=== WHAT IS BEING ASKED ===
Recast all the records below as a two-column CSV with the columns "request" and "answer", one row per request. Put each in a single quoted field, replace line breaks with spaces, and omit the pictures.

--- start of DATA SECTION ---

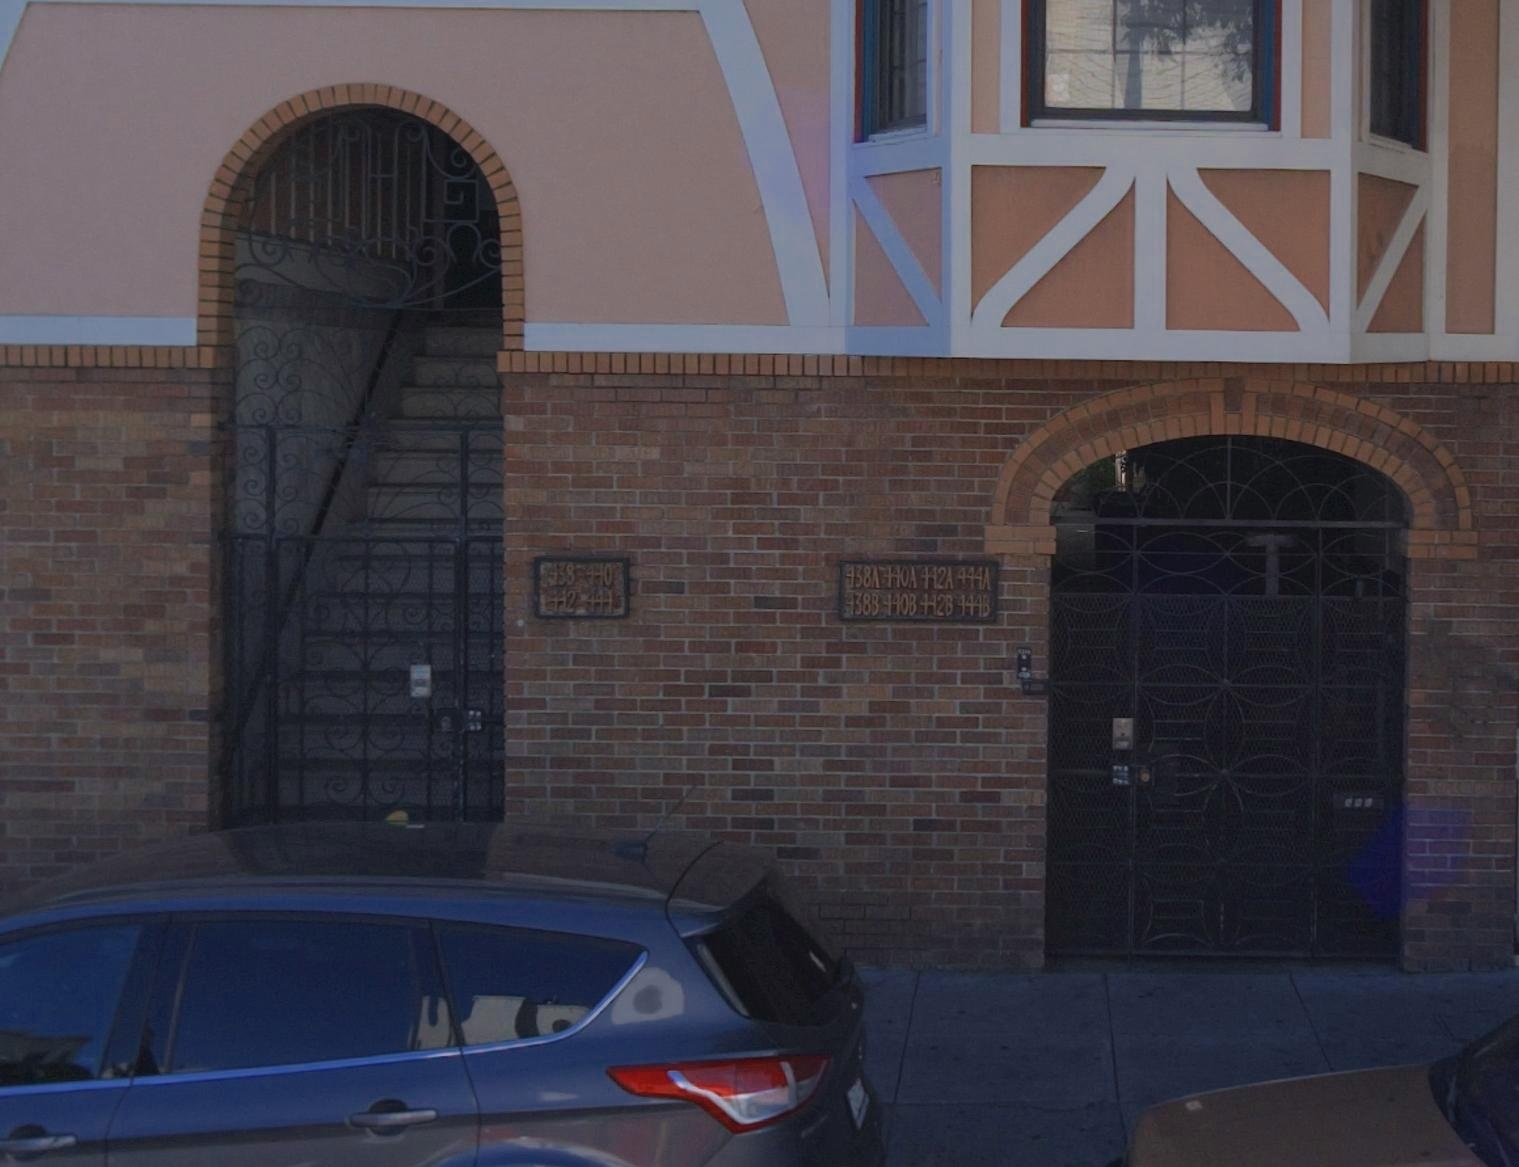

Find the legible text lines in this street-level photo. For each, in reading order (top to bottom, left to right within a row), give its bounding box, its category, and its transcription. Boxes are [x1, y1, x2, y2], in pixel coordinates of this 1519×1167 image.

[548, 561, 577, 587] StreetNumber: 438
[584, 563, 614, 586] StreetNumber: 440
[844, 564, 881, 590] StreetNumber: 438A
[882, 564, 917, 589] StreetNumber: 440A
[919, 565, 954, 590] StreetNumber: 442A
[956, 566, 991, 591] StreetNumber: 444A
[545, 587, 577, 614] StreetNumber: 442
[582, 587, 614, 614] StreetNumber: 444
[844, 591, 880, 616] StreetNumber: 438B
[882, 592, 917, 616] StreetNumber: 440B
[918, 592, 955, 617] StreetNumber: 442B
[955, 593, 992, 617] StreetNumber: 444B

--- end of DATA SECTION ---

=== EXERCISE SOLUTION ===
request,answer
"Find the legible text lines in this street-level photo. For each, in reading order (top to bottom, left to right within a row), give its bounding box, its category, and its transcription. Boxes are [x1, y1, x2, y2], in pixel coordinates of this 1519×1167 image.","[548, 561, 577, 587] StreetNumber: 438 [584, 563, 614, 586] StreetNumber: 440 [844, 564, 881, 590] StreetNumber: 438A [882, 564, 917, 589] StreetNumber: 440A [919, 565, 954, 590] StreetNumber: 442A [956, 566, 991, 591] StreetNumber: 444A [545, 587, 577, 614] StreetNumber: 442 [582, 587, 614, 614] StreetNumber: 444 [844, 591, 880, 616] StreetNumber: 438B [882, 592, 917, 616] StreetNumber: 440B [918, 592, 955, 617] StreetNumber: 442B [955, 593, 992, 617] StreetNumber: 444B"